WHAT TO WORK ON
Read through the data, and wherever a line holds the word "Palazzo", write that line out.

EXERCISE MATERIALS
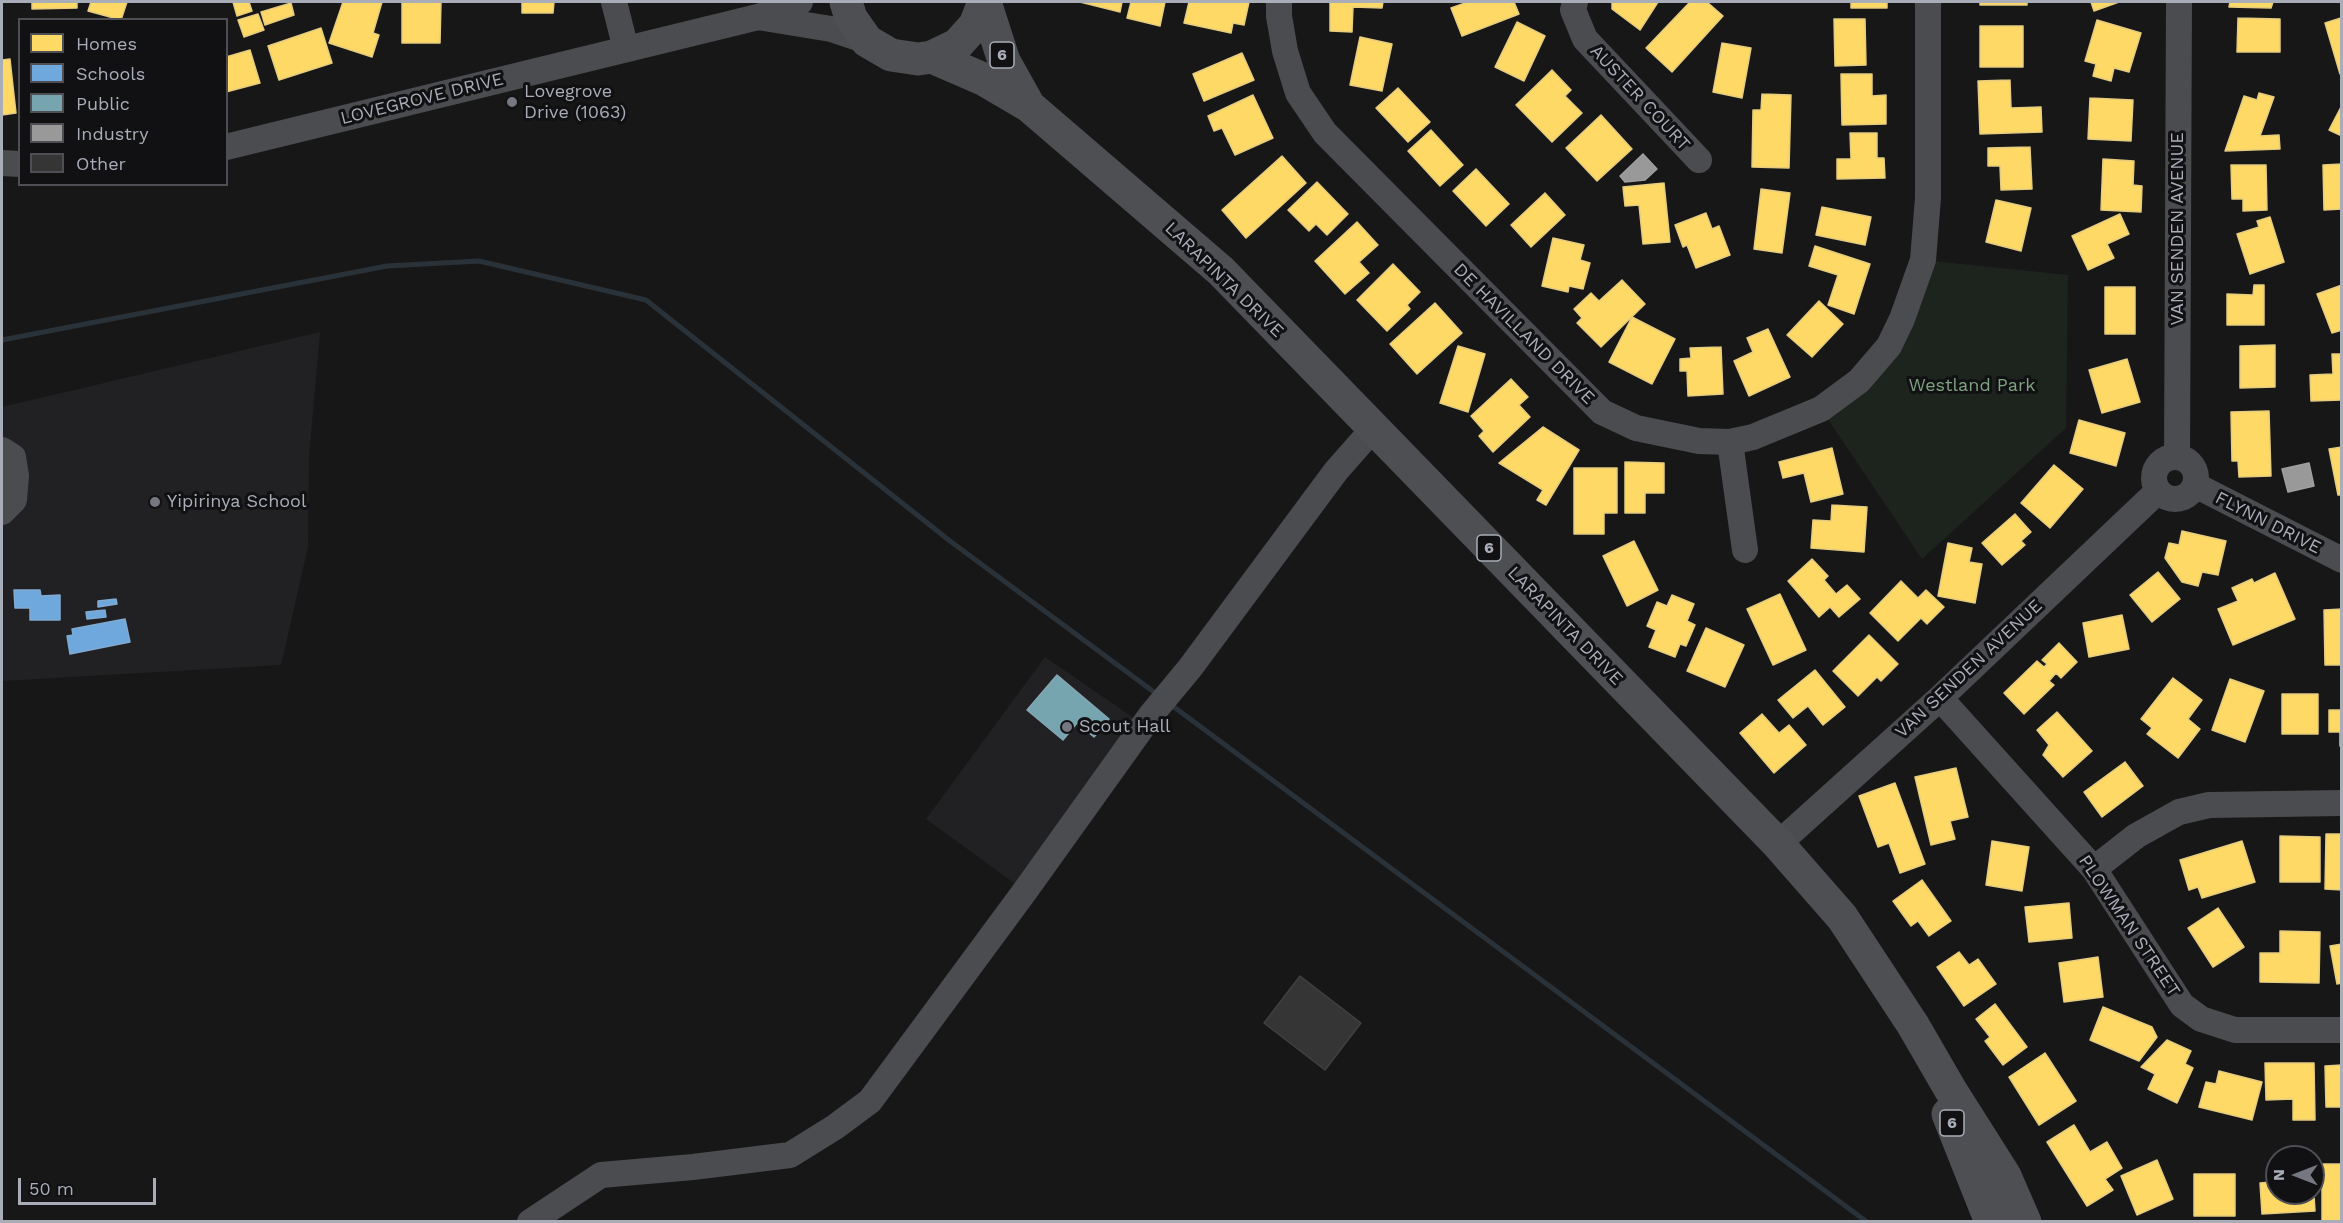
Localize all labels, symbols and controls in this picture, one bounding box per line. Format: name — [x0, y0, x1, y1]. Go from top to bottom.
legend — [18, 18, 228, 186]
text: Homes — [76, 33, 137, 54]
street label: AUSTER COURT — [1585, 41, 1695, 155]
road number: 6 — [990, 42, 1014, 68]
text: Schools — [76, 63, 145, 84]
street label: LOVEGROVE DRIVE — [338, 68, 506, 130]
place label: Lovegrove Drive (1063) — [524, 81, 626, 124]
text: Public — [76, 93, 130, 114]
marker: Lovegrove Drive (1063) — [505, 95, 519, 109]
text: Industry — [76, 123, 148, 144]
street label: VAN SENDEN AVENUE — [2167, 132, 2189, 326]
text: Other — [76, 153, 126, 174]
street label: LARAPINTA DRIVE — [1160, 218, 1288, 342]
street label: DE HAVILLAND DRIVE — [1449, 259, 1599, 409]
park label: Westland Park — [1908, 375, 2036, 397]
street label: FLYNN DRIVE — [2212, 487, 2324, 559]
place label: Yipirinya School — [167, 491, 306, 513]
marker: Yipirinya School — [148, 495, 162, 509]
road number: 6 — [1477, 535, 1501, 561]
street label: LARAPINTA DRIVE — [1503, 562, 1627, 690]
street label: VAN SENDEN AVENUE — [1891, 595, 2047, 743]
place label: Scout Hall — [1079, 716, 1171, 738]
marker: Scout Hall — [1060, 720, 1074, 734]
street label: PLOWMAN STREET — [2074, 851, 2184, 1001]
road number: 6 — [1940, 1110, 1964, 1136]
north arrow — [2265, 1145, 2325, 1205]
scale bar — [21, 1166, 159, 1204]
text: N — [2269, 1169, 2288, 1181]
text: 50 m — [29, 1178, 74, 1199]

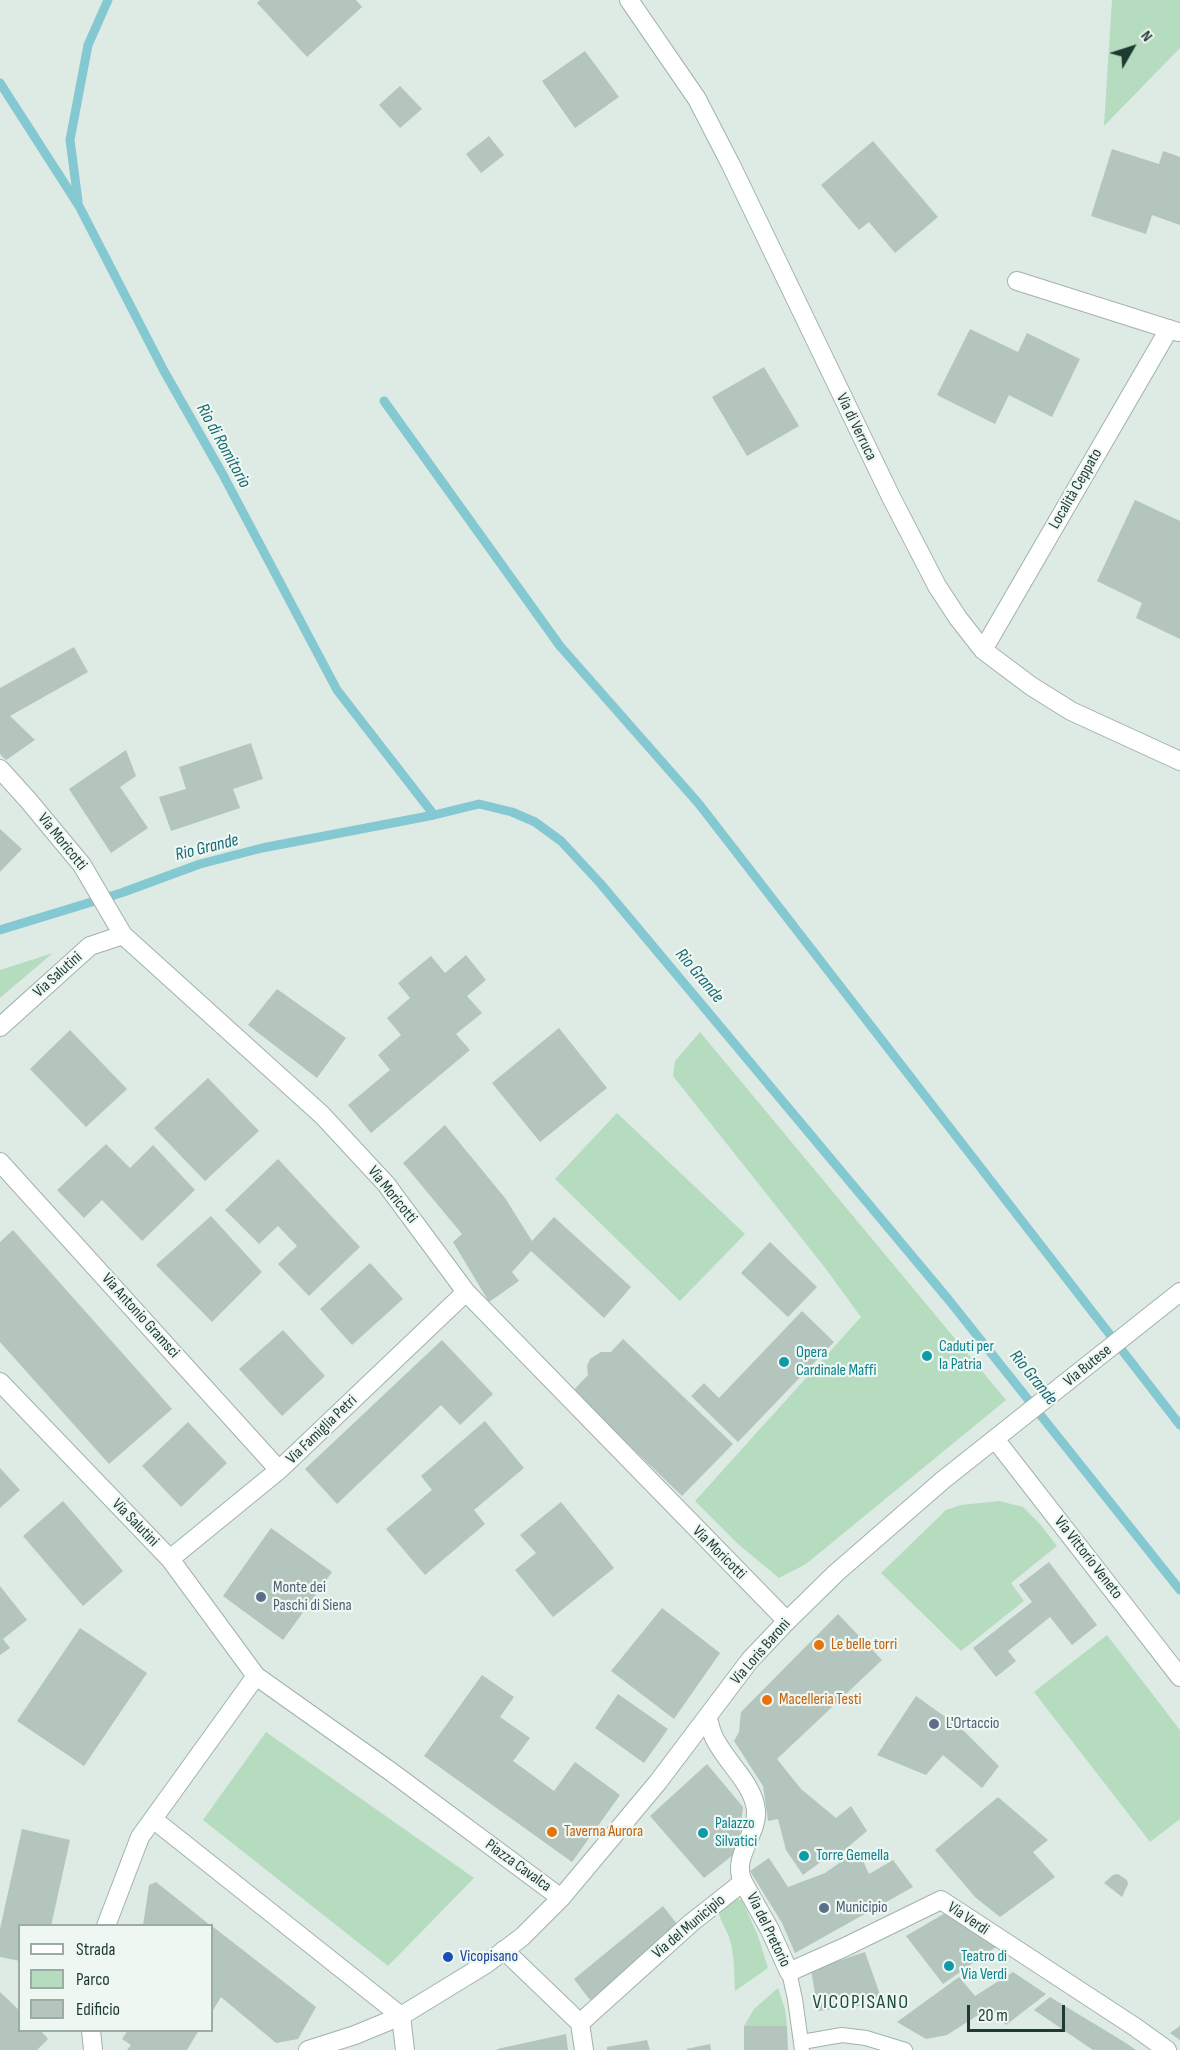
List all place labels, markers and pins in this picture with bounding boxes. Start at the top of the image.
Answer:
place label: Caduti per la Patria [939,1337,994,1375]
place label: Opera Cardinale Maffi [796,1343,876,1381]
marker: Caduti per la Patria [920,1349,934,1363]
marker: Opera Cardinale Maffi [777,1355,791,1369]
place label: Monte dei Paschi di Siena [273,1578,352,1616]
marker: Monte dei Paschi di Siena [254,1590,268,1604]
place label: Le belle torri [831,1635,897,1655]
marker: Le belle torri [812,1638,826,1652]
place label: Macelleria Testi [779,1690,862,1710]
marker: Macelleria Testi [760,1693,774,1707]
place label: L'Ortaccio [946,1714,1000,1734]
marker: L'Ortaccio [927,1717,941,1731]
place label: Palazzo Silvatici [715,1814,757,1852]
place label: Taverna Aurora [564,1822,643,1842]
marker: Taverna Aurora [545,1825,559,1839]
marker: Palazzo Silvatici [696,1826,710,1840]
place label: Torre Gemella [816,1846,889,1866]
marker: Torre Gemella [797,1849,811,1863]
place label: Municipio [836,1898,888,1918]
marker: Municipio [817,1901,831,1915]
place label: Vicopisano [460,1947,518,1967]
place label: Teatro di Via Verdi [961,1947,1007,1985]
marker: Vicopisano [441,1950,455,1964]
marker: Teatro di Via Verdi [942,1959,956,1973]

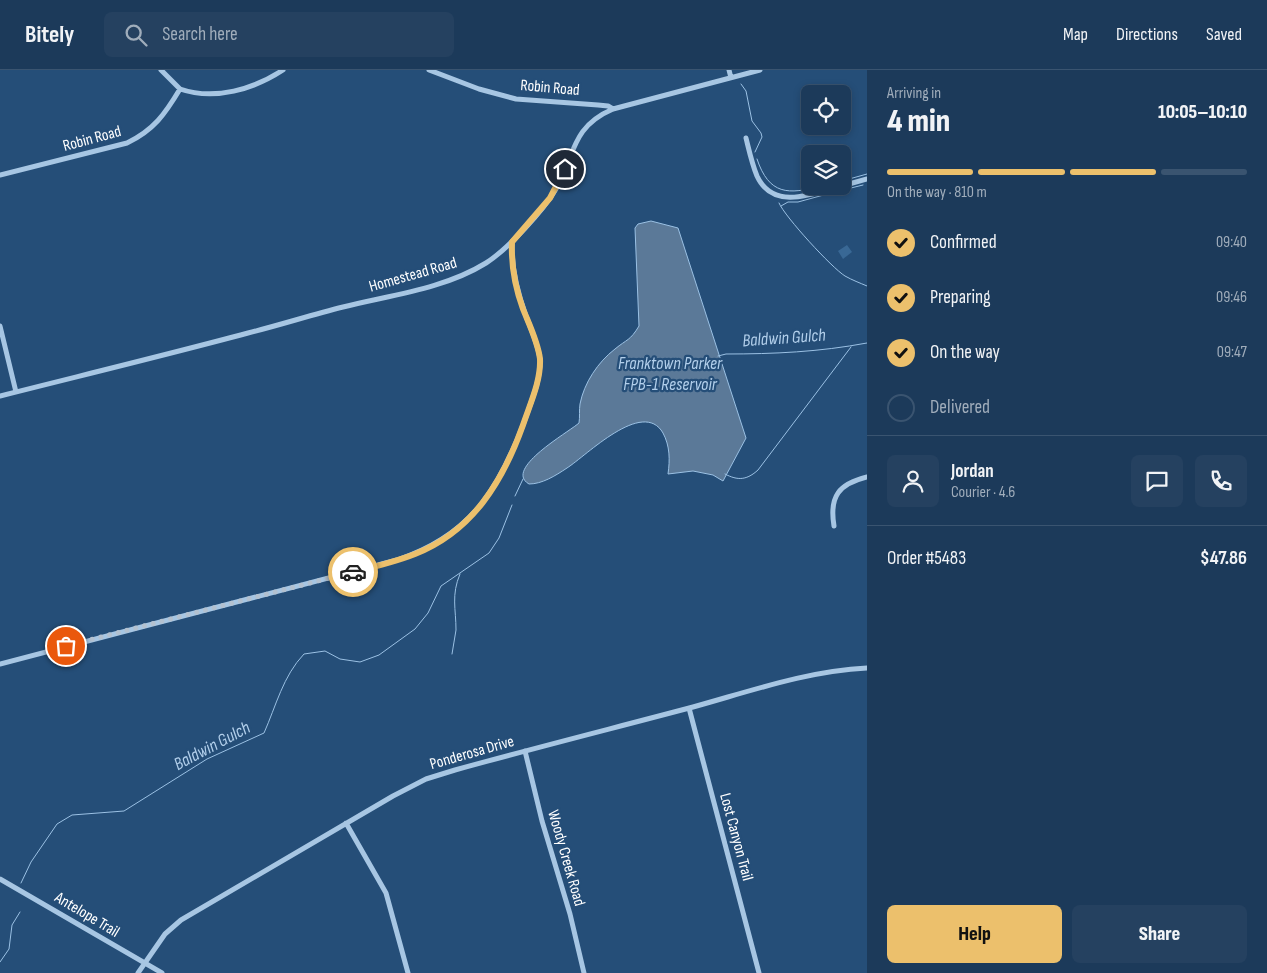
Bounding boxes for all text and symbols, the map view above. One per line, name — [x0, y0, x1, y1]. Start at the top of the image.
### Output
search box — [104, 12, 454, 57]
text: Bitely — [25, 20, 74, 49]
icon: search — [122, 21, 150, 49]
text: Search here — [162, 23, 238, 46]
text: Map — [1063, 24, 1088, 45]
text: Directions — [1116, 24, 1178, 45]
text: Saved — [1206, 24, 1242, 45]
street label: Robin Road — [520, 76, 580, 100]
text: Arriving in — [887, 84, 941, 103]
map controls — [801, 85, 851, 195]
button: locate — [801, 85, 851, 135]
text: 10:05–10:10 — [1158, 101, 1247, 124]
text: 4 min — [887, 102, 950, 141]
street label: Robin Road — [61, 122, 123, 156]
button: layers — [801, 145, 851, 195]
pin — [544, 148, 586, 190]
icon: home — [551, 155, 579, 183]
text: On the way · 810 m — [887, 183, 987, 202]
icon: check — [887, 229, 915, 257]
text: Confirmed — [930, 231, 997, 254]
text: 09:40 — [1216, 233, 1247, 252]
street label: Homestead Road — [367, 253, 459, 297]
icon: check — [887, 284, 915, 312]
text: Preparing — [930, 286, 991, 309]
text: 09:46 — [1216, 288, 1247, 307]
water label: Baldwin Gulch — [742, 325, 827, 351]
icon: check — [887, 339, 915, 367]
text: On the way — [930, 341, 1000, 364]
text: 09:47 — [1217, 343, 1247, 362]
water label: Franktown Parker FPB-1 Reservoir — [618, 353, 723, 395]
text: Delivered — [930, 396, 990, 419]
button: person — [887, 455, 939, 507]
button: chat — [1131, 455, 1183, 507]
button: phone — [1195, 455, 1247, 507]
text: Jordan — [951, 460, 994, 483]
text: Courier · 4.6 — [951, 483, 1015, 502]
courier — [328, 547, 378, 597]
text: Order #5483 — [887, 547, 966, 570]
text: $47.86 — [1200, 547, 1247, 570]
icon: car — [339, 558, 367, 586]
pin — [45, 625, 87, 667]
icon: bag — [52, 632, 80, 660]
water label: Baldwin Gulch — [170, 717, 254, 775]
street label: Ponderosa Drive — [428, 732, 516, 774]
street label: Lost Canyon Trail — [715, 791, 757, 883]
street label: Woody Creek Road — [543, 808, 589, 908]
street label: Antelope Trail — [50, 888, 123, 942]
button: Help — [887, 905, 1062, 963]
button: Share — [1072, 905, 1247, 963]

SOLUTION FOR THIS EXERCISE
place label: Palazzo Silvatici [715,1814,757,1852]
marker: Palazzo Silvatici [696,1826,710,1840]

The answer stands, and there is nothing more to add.